Codifié à l’article L 64 A du LPF, la notion de " mini-abus de droit " a vu le jour à la suite de la loi de finances pour 2019. L’administration fiscale apporte enfin des précisions alors que les praticiens avançaient jusqu’à présent à tâtons.

La loi de finances pour 2019 a apporté une complexité supplémentaire à la notion d’abus de droit. Les dispositions édictées à l’article L 64 A du Livre des procédures fiscales étendent significativement le champ d’application des procédures de répression relative à l’abus de droit. En effet, visant initialement le but " exclusivement fiscal ", le texte concerne désormais les montages à but " principalement fiscal ". Un remaniement qui soulève de nombreuses questions quant au sens à donner à l’expression " but principalement fiscal " et par voie de conséquence sur la sécurité fiscale de certaines opérations patrimoniales. Cette mesure sera applicable à partir du 1er janvier 2021 pour les opérations réalisées à compter du 1er janvier 2020.

Des incertitudes subsistent

Les précisions apportées par l’administration fiscale au Bofip ont rassuré en partie les praticiens. Pour le moment, celle-ci adopte une position assez conservatrice. En effet, le concept de " mini-abus de droit " ne s’appliquera pas à un schéma qui aurait un but principalement fiscal si le législateur souhaite l’encourager par le biais d’une incitation fiscale, à condition que ce schéma ne soit pas manifestement détourné de son objet. La notion de " motif principalement fiscal " n’est pas définie par le Bofip qui se contente d’indiquer qu’elle est, en tant que telle, plus large que la notion de but exclusivement fiscal au sens de l’article L 64 du Livre des procédures fiscales. Pour relever du périmètre de l’article L 64 A, le montage doit s’accompagner d’un autre motif qu’un simple but fiscal. Lorsqu’il n’y aura qu’un but fiscal, le montage continuera de relever de la procédure traditionnelle de l’article L 64 du LPF. Par ailleurs, un garde-fou est institué par le Bofip : les dispositions de l’article L 64 A du LPF ne visent que les actes ou montages dépourvus de substance économique. Marc Pelletier, associé du cabinet Frenkel & Associés, souligne que " sur le plan intellectuel, vous pouvez parfaitement envisager une opération ayant un but principalement fiscal qui ne soit pas pour autant dépourvue de substance économique ".

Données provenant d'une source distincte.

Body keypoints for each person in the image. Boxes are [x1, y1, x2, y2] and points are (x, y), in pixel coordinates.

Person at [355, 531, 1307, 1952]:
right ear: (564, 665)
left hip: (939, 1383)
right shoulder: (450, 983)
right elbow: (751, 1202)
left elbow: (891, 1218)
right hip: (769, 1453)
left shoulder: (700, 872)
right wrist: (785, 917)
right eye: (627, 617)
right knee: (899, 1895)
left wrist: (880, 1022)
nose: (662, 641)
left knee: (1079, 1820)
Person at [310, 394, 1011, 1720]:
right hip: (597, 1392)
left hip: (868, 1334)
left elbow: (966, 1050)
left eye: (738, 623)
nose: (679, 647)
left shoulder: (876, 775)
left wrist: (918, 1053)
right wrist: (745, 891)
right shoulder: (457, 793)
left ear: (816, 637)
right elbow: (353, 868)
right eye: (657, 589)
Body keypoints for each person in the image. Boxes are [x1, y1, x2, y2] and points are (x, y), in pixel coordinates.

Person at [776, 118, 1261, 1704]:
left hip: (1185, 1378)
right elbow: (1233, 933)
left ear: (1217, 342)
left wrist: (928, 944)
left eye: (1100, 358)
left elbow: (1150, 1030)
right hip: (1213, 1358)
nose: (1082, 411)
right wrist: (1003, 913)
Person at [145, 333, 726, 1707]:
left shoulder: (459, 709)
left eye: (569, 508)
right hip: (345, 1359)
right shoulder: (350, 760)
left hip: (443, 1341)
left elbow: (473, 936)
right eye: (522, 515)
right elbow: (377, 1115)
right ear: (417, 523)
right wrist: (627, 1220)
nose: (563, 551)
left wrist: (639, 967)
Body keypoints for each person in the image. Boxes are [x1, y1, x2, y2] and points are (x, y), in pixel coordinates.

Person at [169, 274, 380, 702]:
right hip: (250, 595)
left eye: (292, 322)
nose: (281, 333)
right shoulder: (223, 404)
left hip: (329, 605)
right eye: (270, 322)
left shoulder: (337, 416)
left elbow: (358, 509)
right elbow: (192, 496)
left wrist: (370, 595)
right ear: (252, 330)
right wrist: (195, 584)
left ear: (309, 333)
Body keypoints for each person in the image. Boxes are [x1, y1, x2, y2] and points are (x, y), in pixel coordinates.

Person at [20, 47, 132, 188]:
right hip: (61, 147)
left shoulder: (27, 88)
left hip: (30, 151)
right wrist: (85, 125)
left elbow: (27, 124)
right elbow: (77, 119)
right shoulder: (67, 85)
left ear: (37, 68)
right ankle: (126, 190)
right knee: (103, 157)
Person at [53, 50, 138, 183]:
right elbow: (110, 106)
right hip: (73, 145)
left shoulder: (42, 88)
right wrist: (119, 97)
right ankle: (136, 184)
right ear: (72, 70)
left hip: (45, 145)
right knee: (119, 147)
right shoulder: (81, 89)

Des précisions apportées par le BOFIP

Les explications du Bofip apportent leurs lots de bonnes nouvelles. D’une part, l’administration fiscale annonce que les transmissions anticipées du patrimoine, y compris lorsque le donateur se réserve l’usufruit du bien transmis, ne sont pas concernées par la procédure d’abus de droit, sous réserve que les transmissions concernées ne soient pas fictives. D’autre part, la donation d’usufruit temporaire au profil d’un enfant majeur ou d’un organisme sans but lucratif est également écartée du champ d’application de cette nouvelle règle. Les commentaires de l’administration fiscale apportent donc certaines réponses mais restent décevants car lacunaires. Il reviendra donc au juge de débattre d’une quotité sur le motif fiscal ou patrimonial de l’opération lorsqu’il s’agira de déterminer si un montage répond à un motif principalement fiscal. La jurisprudence prendra cependant beaucoup de temps à se construire. Les " mini-abus de droit " notifiés en 2021 ne seront en effet jugés par la Cour de cassation ou le Conseil d’État que dans une dizaine d’années. De là à anticiper une explosion du nombre de contentieux ? Stéphane de Lassus, associé au sein du cabinet d’avocats Charles Russell Speechlys, la voit davantage comme une arme supplémentaire de l’administration dans le cadre d’un contrôle fiscal : " Il y aura probablement quelques actions supplémentaires menées par l’administration fiscale. Cette nouvelle définition de l’abus de droit est aussi pour elle une manière de faire pression sur les contribuables ".

Quelles pénalités ? 

La notion de " mini-abus de droit " n’entraîne pas automatiquement la sanction prévue pour l’abus de droit classique. Les majorations de 40 % pouvant être portées à 80 % ne sont donc imputables qu’aux opérations visées par l’article L 64, c’est-à-dire dans le cas d’un montage exclusivement justifié par un motif fiscal. Cependant, l’administration est en droit, à condition de se justifier au regard des circonstances, d’appliquer des pénalités pour insuffisances ou omissions. Ainsi, les pénalités de 40 % en cas de manquement délibéré ou de 80 % pour manœuvres frauduleuses, sont encourues et pourront être appliquées selon les cas d’espèce. Il est d’ailleurs fort probable que ces sanctions « ordinaires » soient quasi systématiquement appliquées.